Work required
Number of lines with the string "dashed" in the entries below: report it, and nothing besides.

Records from a data source
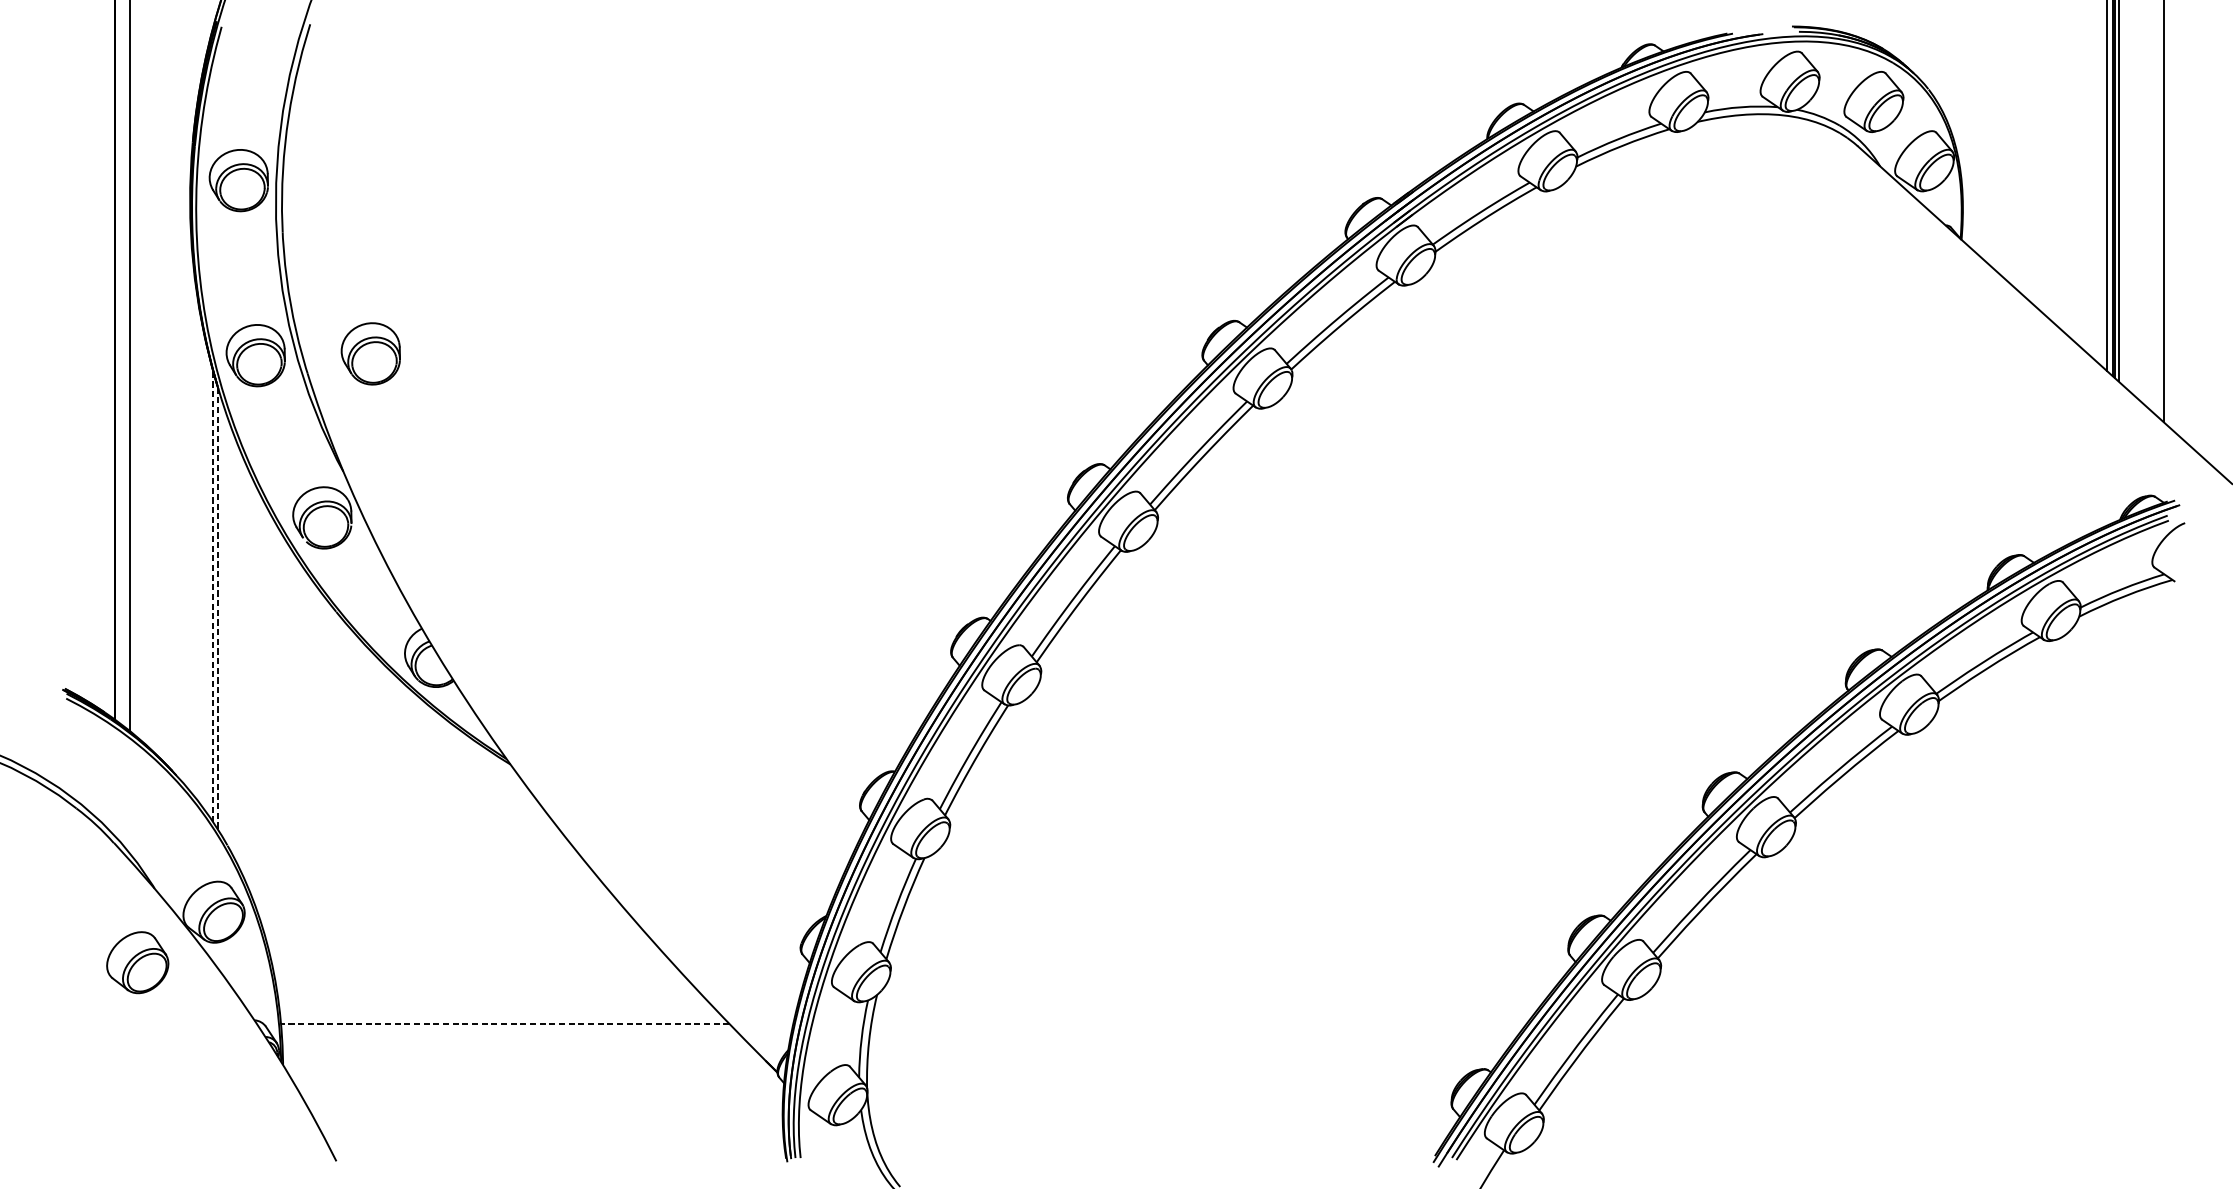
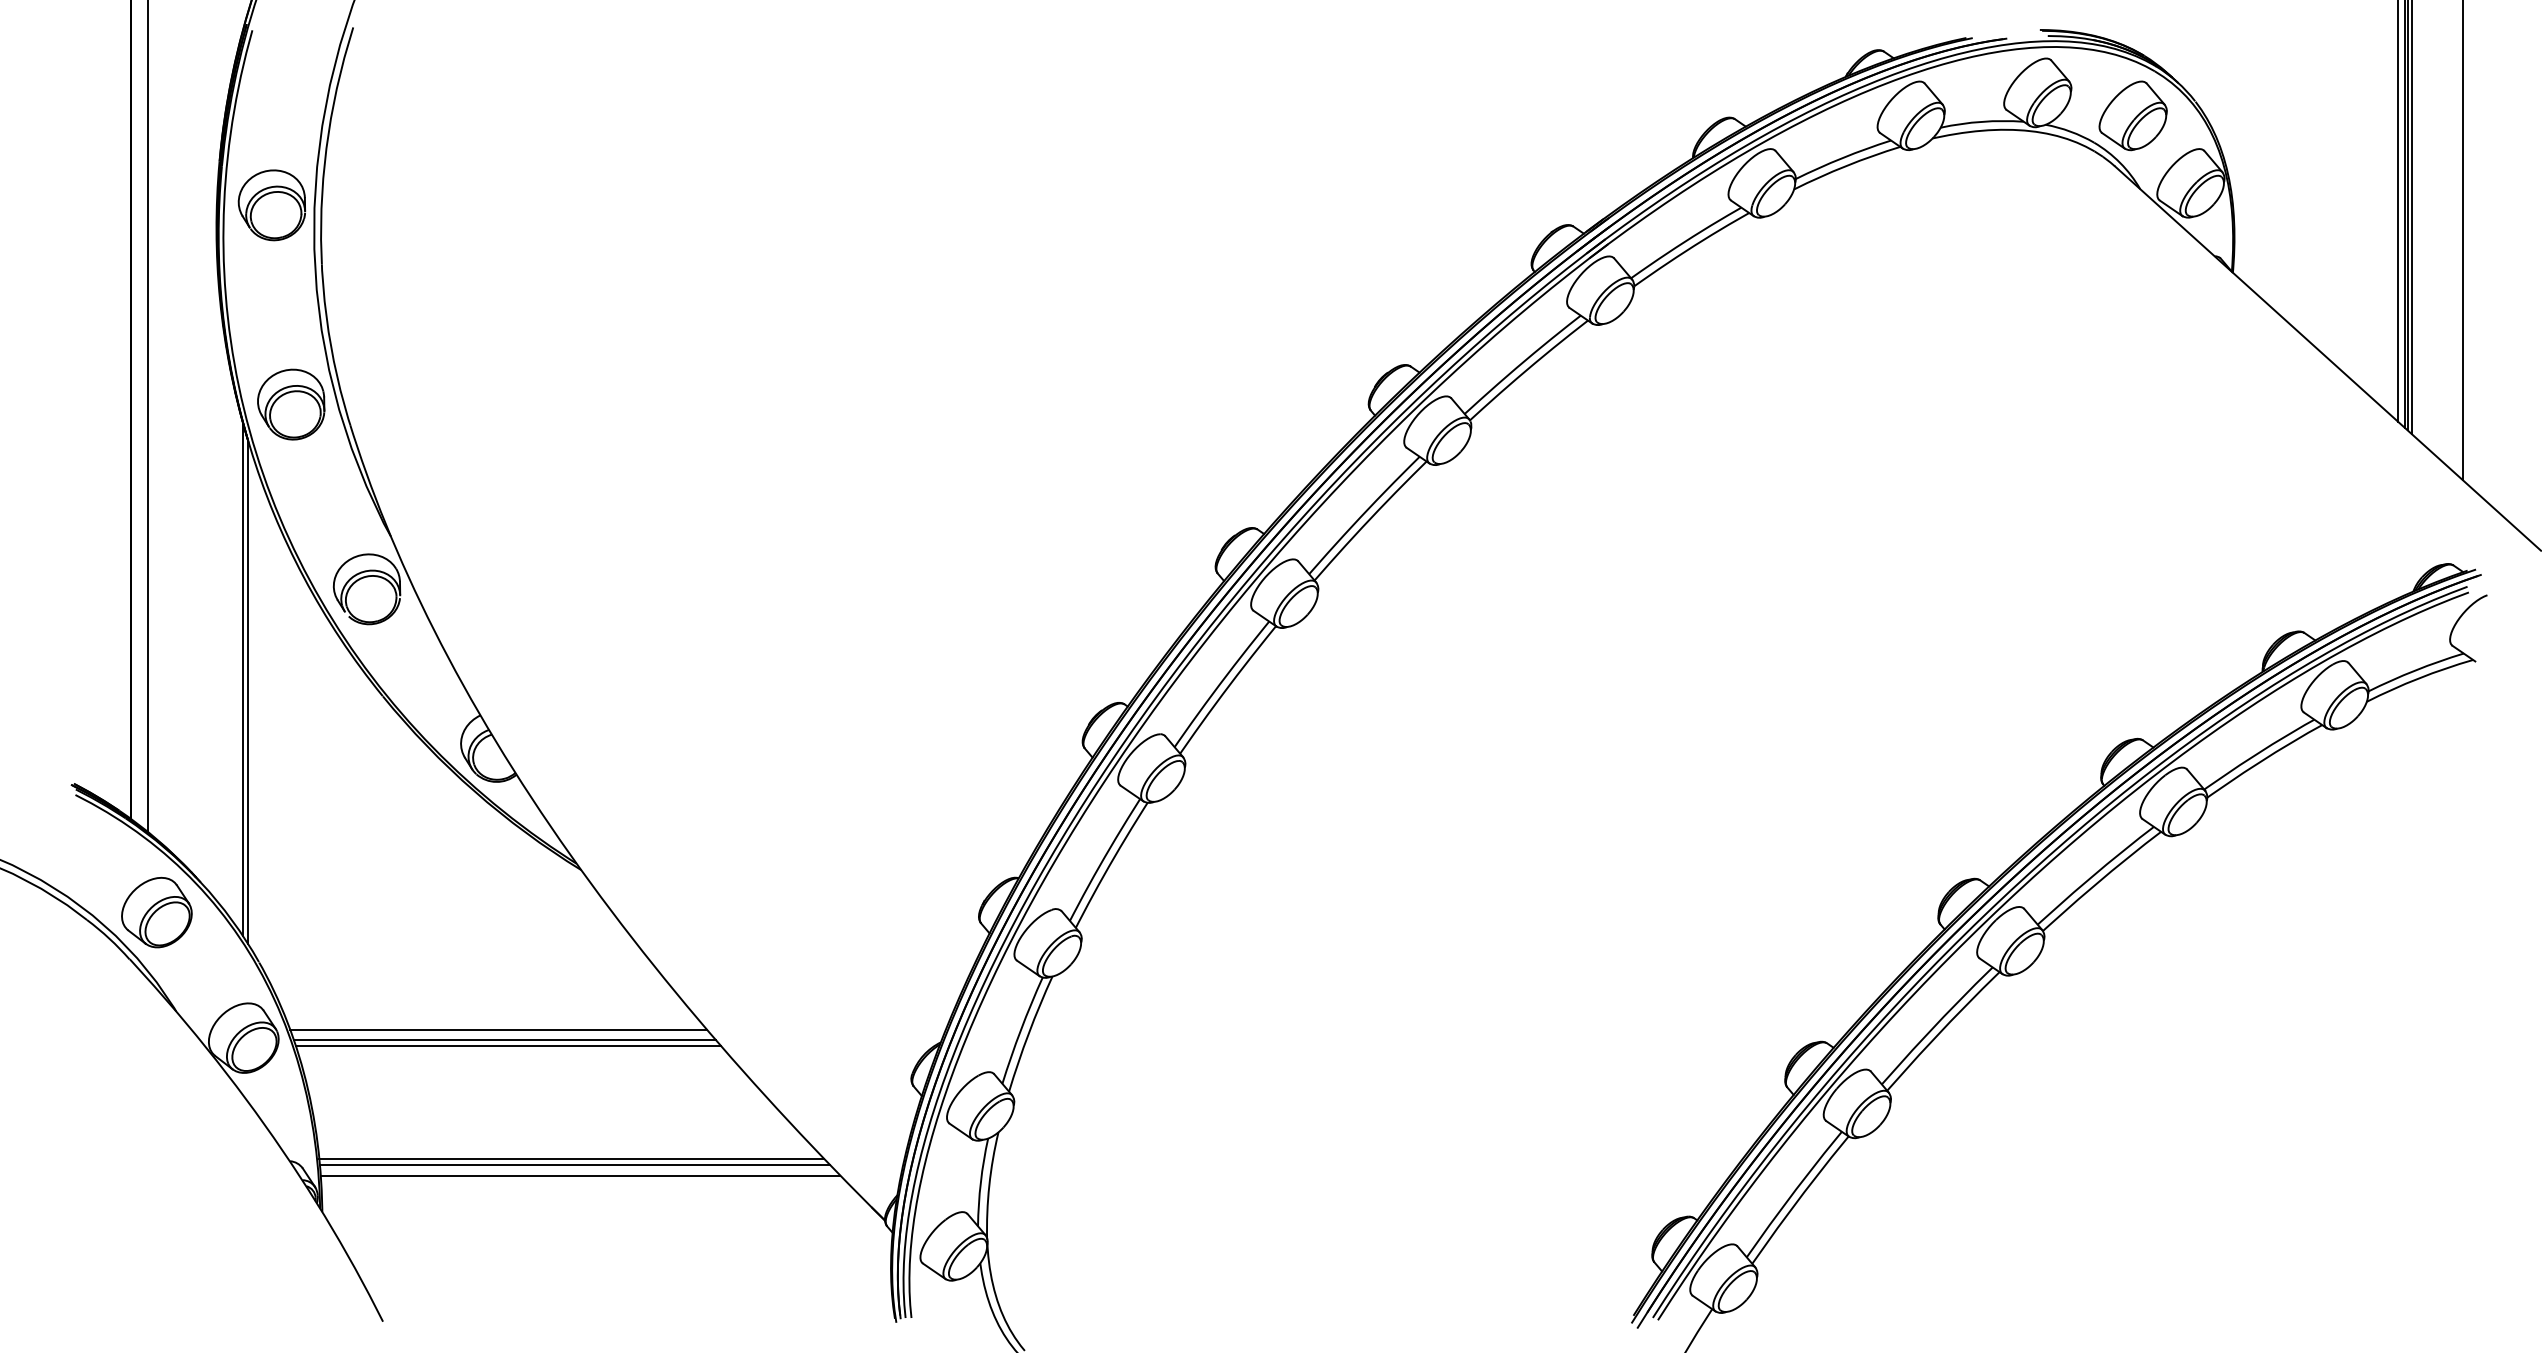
part: (371, 353) -> (422, 402), removed
line: (212, 597) -> (242, 679), dashed -> solid
line: (218, 608) -> (248, 692), dashed -> solid
line: (437, 904) -> (498, 1029), added
line: (443, 913) -> (504, 1039), added
line: (446, 919) -> (508, 1046), added
part: (137, 962) -> (156, 912), moved
line: (501, 1017) -> (571, 1158), added
line: (504, 1024) -> (574, 1165), dashed -> solid
line: (509, 1032) -> (580, 1175), added

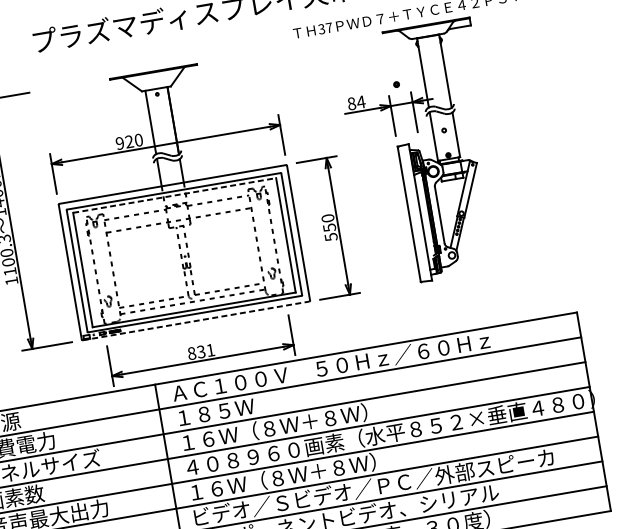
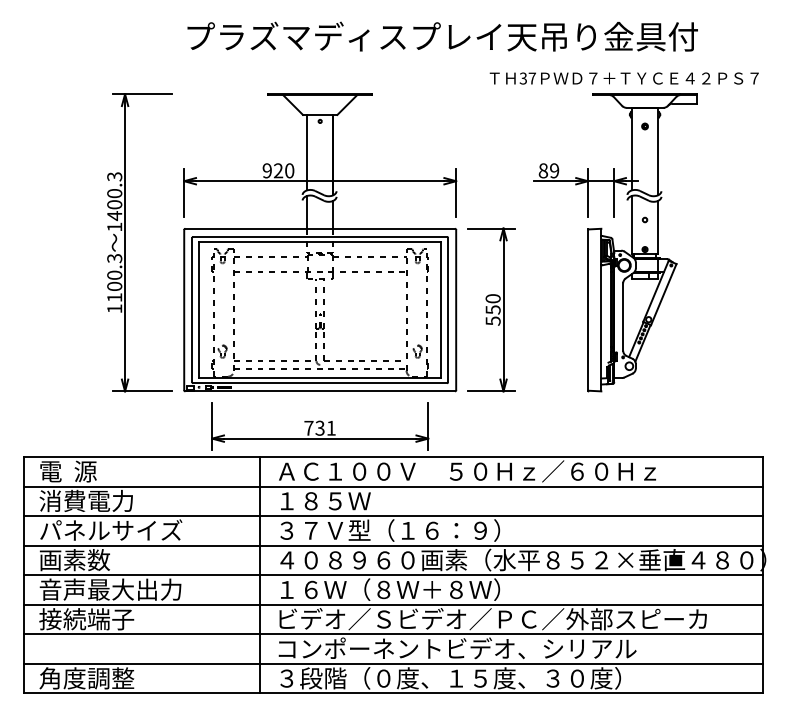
part: (396, 84) -> (644, 126), moved
text: (361, 101) -> (554, 170), 84 -> 89
line: (174, 195) -> (320, 241), dashed -> solid
line: (196, 321) -> (320, 391), dashed -> solid
text: (191, 352) -> (308, 427), 831 -> 731
text: (270, 428) -> (385, 530), １６Ｗ（８Ｗ＋８Ｗ） -> ３７Ｖ型（１６：９）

Result of the task
5